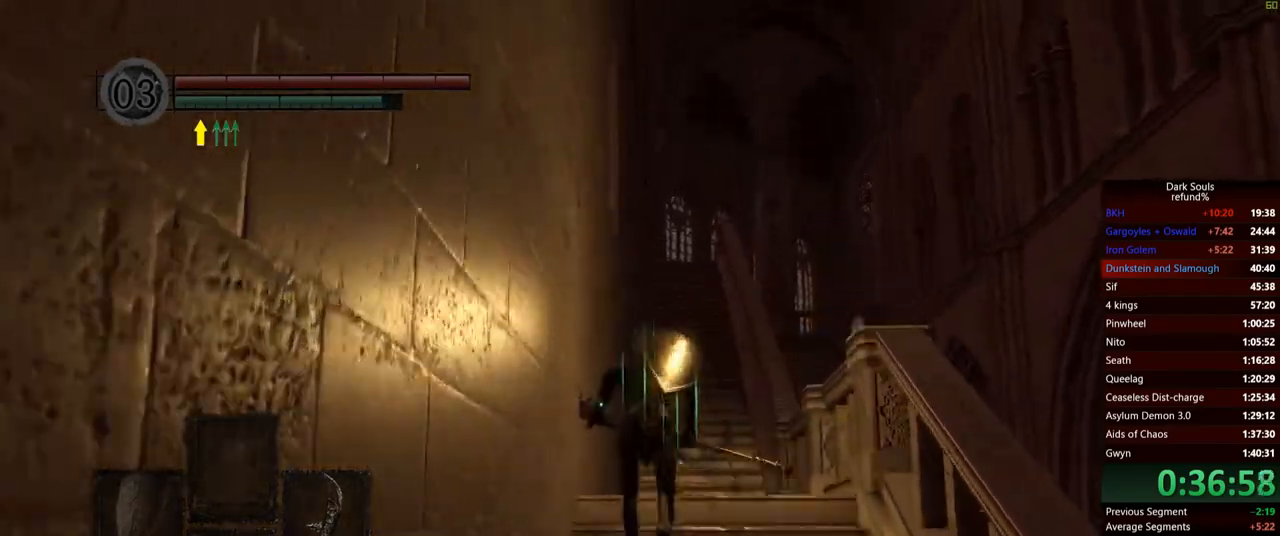
{"buttons": ["B"], "left_stick": "up", "right_stick": "center", "events": []}
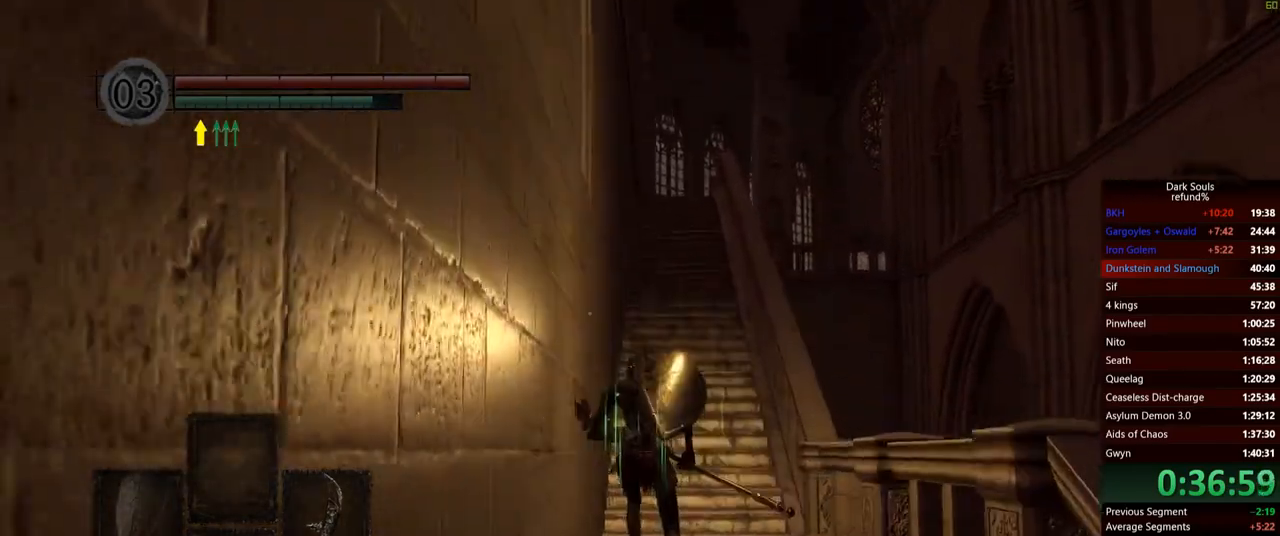
{"buttons": ["B"], "left_stick": "up", "right_stick": "center", "events": []}
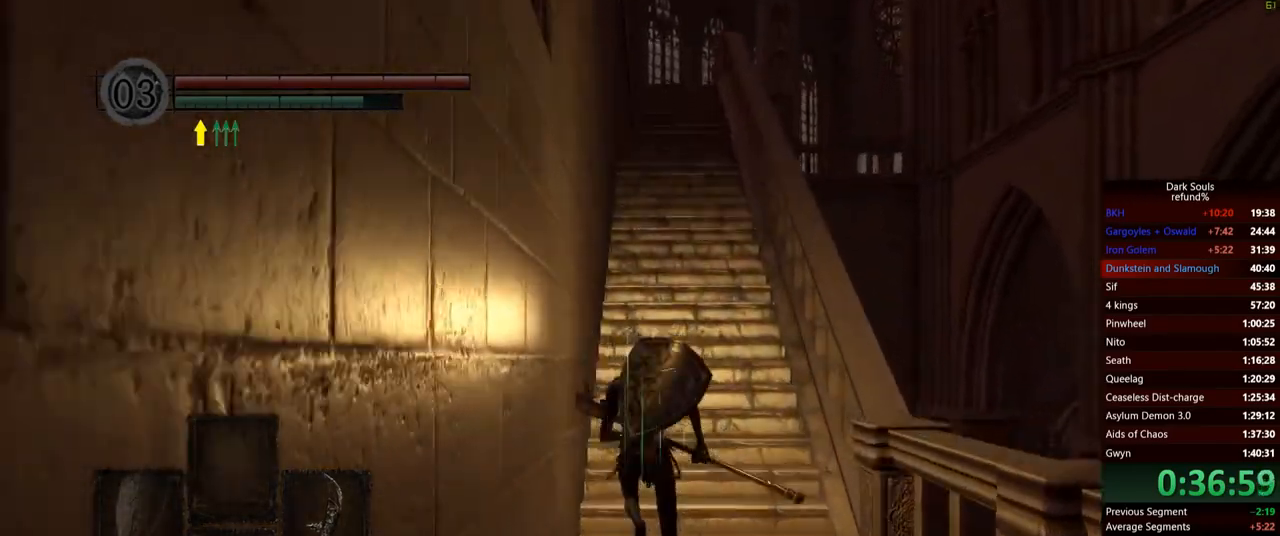
{"buttons": ["B"], "left_stick": "up", "right_stick": "center", "events": []}
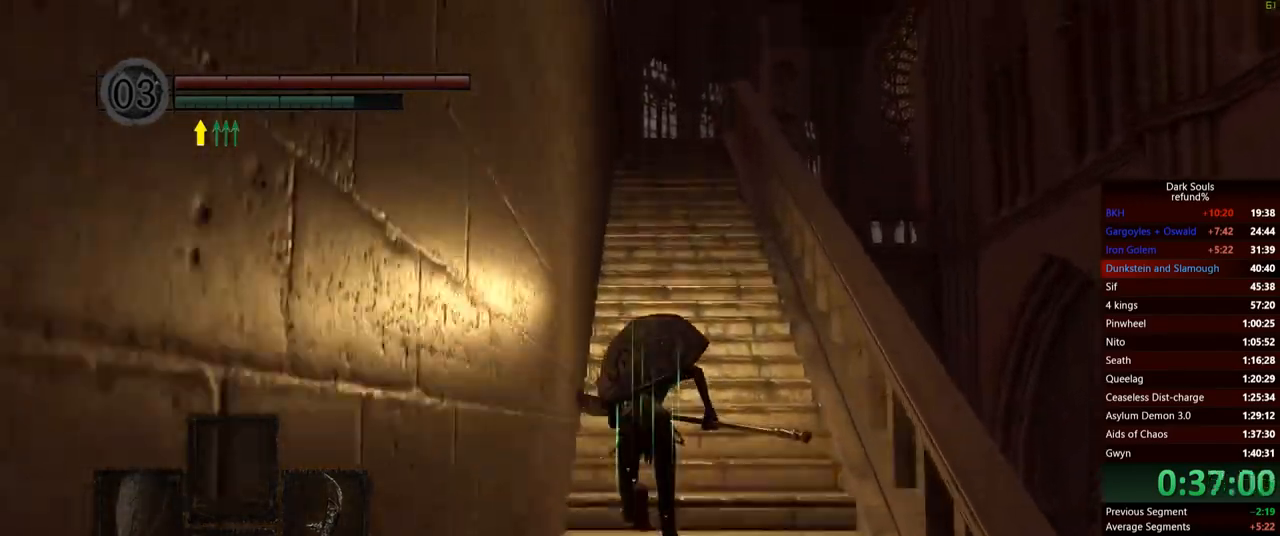
{"buttons": ["B"], "left_stick": "up", "right_stick": "center", "events": []}
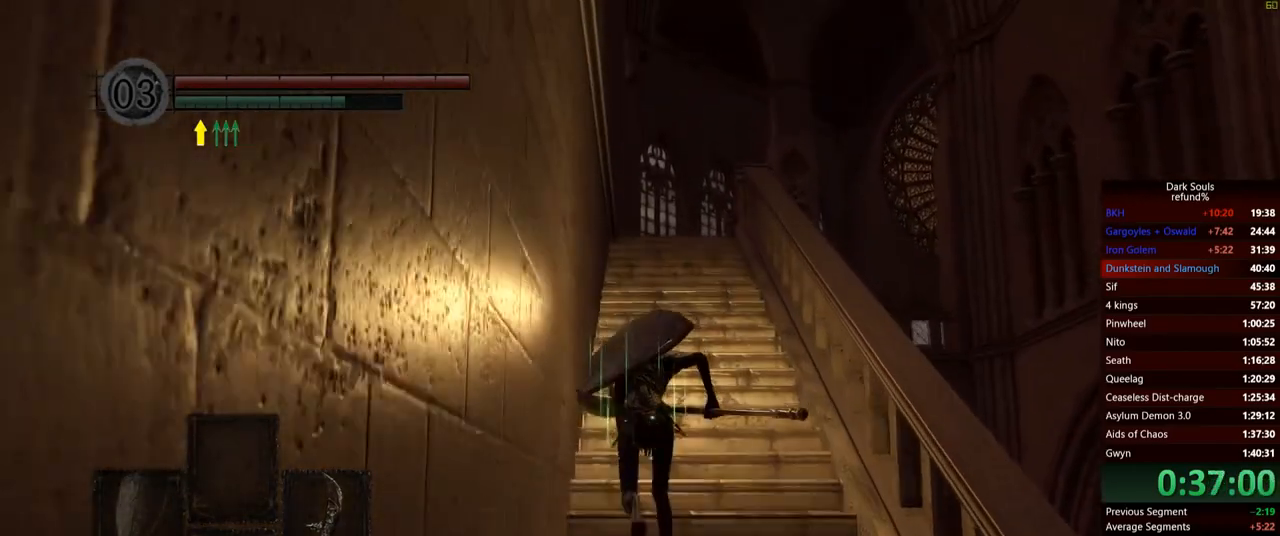
{"buttons": ["B"], "left_stick": "up", "right_stick": "center", "events": []}
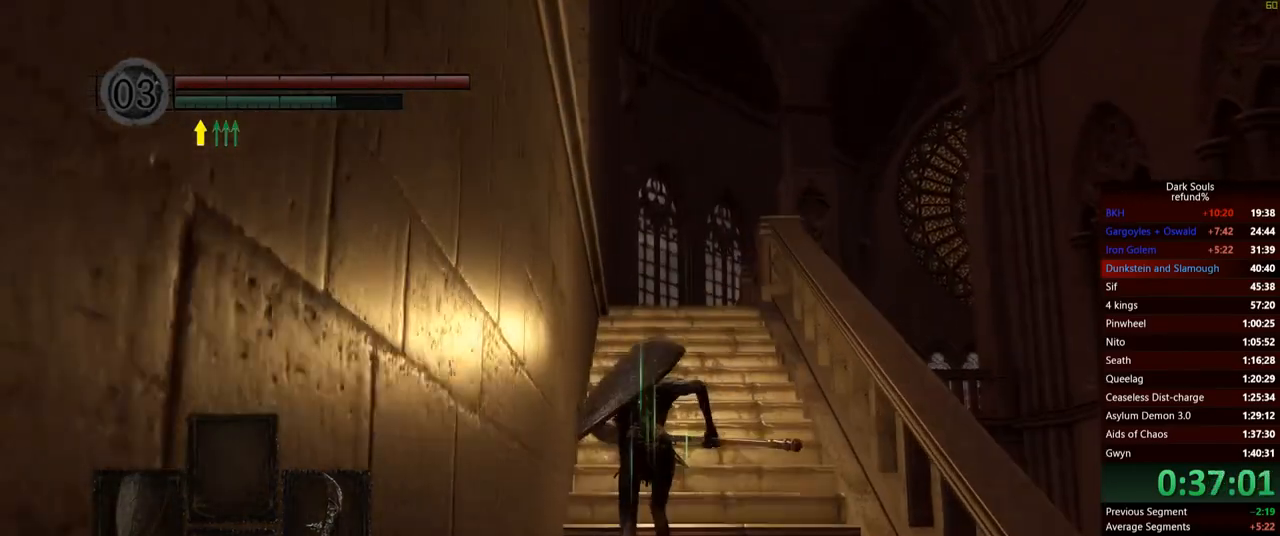
{"buttons": ["B"], "left_stick": "up", "right_stick": "center", "events": []}
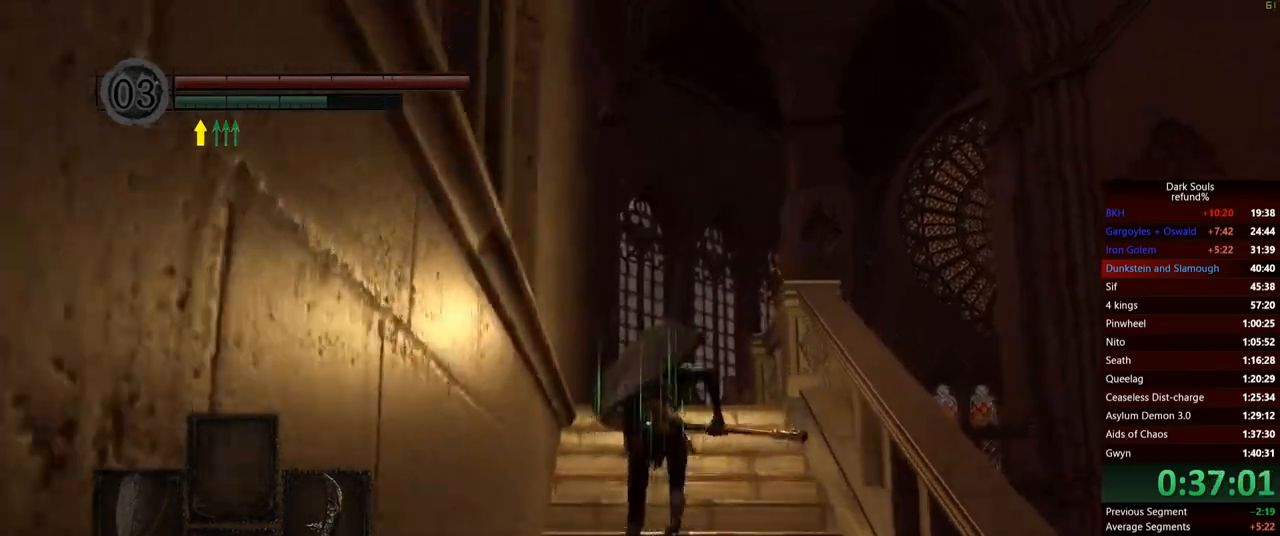
{"buttons": ["B"], "left_stick": "up", "right_stick": "center", "events": []}
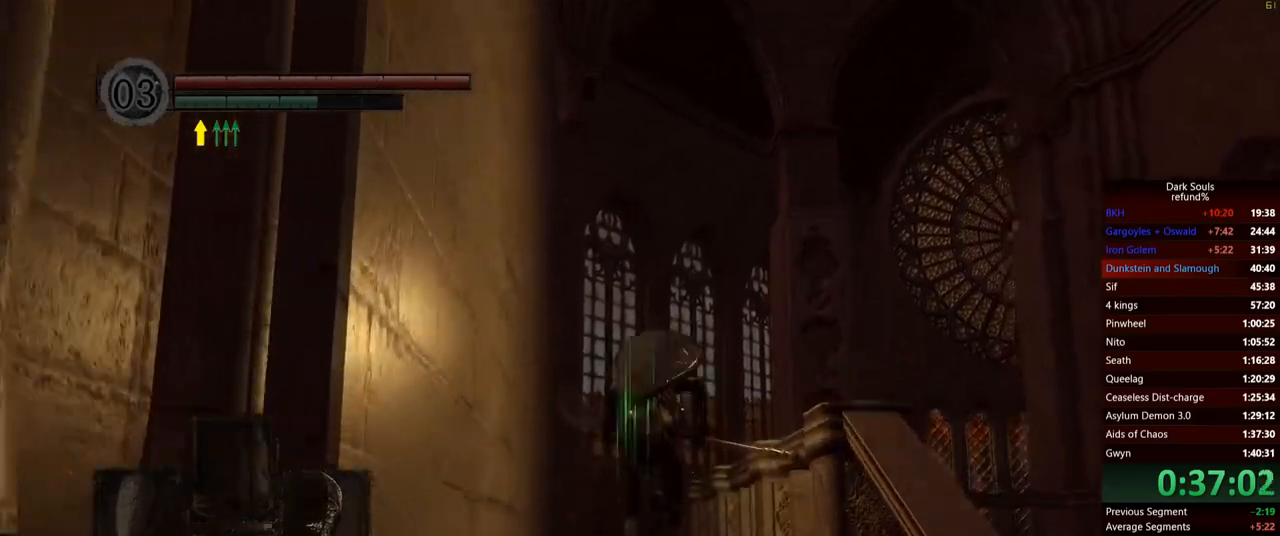
{"buttons": ["B"], "left_stick": "up", "right_stick": "center", "events": [[334, "right_stick", "down"], [501, "right_stick", "center"]]}
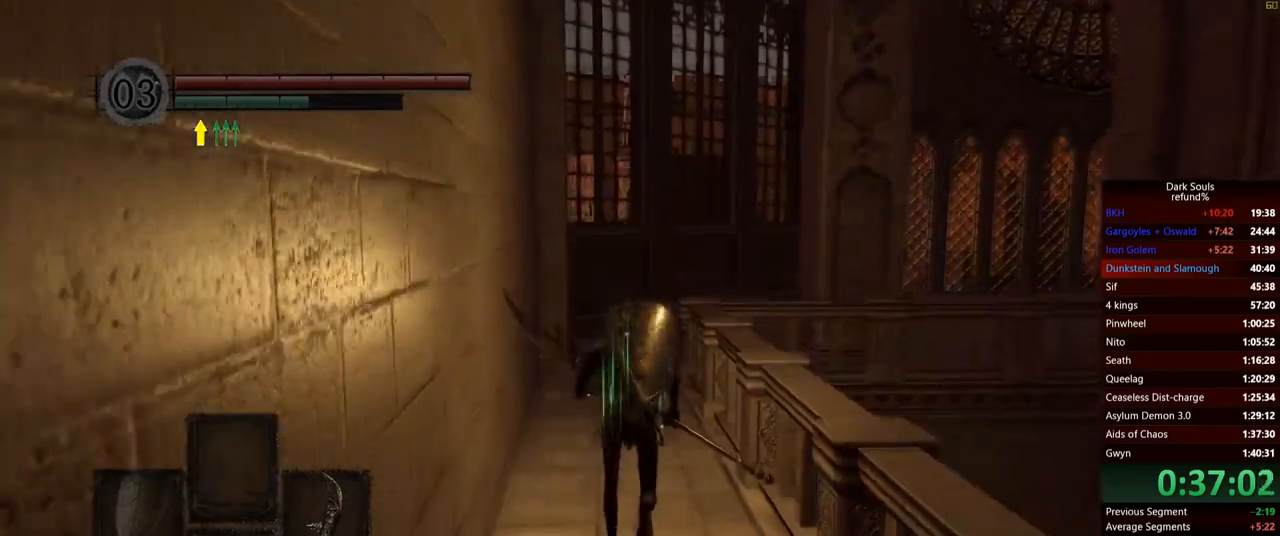
{"buttons": ["B"], "left_stick": "up", "right_stick": "center", "events": []}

* Action item *
Hand back all the entries exactly, leaving out the pictures.

* Result *
{"buttons": ["B"], "left_stick": "up", "right_stick": "center", "events": []}
{"buttons": ["B"], "left_stick": "up", "right_stick": "center", "events": []}
{"buttons": ["B"], "left_stick": "up", "right_stick": "center", "events": []}
{"buttons": ["B"], "left_stick": "up", "right_stick": "center", "events": []}
{"buttons": ["B"], "left_stick": "up", "right_stick": "center", "events": []}
{"buttons": ["B"], "left_stick": "up", "right_stick": "center", "events": []}
{"buttons": ["B"], "left_stick": "up", "right_stick": "center", "events": []}
{"buttons": ["B"], "left_stick": "up", "right_stick": "center", "events": [[334, "right_stick", "down"], [501, "right_stick", "center"]]}
{"buttons": ["B"], "left_stick": "up", "right_stick": "center", "events": []}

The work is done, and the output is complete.